Lawyers who would like to speak individually with the defendants have also been assaulted or had their telephones seized. Several defendants who are being detained pending trial and others who have been granted bail have not been allowed to discuss the case with each other.

There were also various measures to keep family members to meet the defendants and observers from observing the proceedings. The measure is strict and strange to the point Anon, who is also a human rights lawyer wrote a declaration to the court that the judicial process they are undertaking does not take human dignity into account.

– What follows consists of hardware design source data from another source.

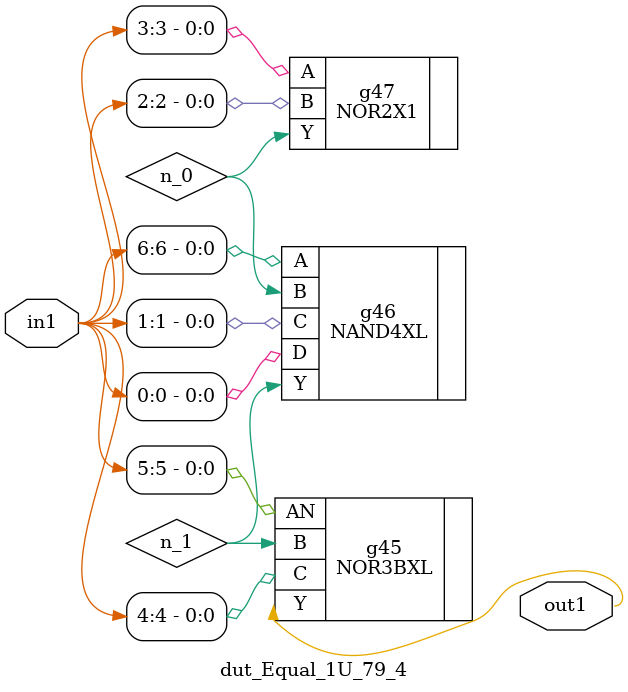
<source format=v>
`timescale 1ps / 1ps


module dut_Equal_1U_79_4(in1, out1);
  input [6:0] in1;
  output out1;
  wire [6:0] in1;
  wire out1;
  wire n_0, n_1;
  NOR3BXL g45(.AN (in1[5]), .B (n_1), .C (in1[4]), .Y (out1));
  NAND4XL g46(.A (in1[6]), .B (n_0), .C (in1[1]), .D (in1[0]), .Y
       (n_1));
  NOR2X1 g47(.A (in1[3]), .B (in1[2]), .Y (n_0));
endmodule



</source>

“This case has involved the destruction of human dignity, the use of the law to silence people, and many other forms of injustice. As a person who has studied the law and who practices as a lawyer, and as one of the citizens who aim to reform the monarchy, the defendant cannot continue to participate in this process. The defendant whose name is at the end of this petition therefore requests to withdraw legal representation and refuses this process,” Anon wrote.

After the statement was made, the Criminal Court published a press release, saying that the measure in the courtroom was due to the chaos during the trial on 15 March 2021 when some defendants and observers disregarded the rules by reading a statement, throwing objects or taking a photo within the room, which is prohibited. Therefore, the measure at the next trial on 29 March had to be made strictly.

In addition, the spread of Covid-19 during 7-8 April resulted in the court limiting the number of the attendance in order to apply to the social distancing measure. This results in the court allowing only those who related to the case to attend, numbering almost 50 consisting of defendants, the lawyer team, prosecutors and embassy representatives. However, the court has provided a room for relatives and observers to see the trial process via teleconference.

Despite not going into details about the prison officials, the statement insists that the court has allowed relatives, people, embassy representatives and media to attend the trial. It also grants the defendants full rights to talk with the lawyers and relatives and they can inform the judges if any inconveniences were found.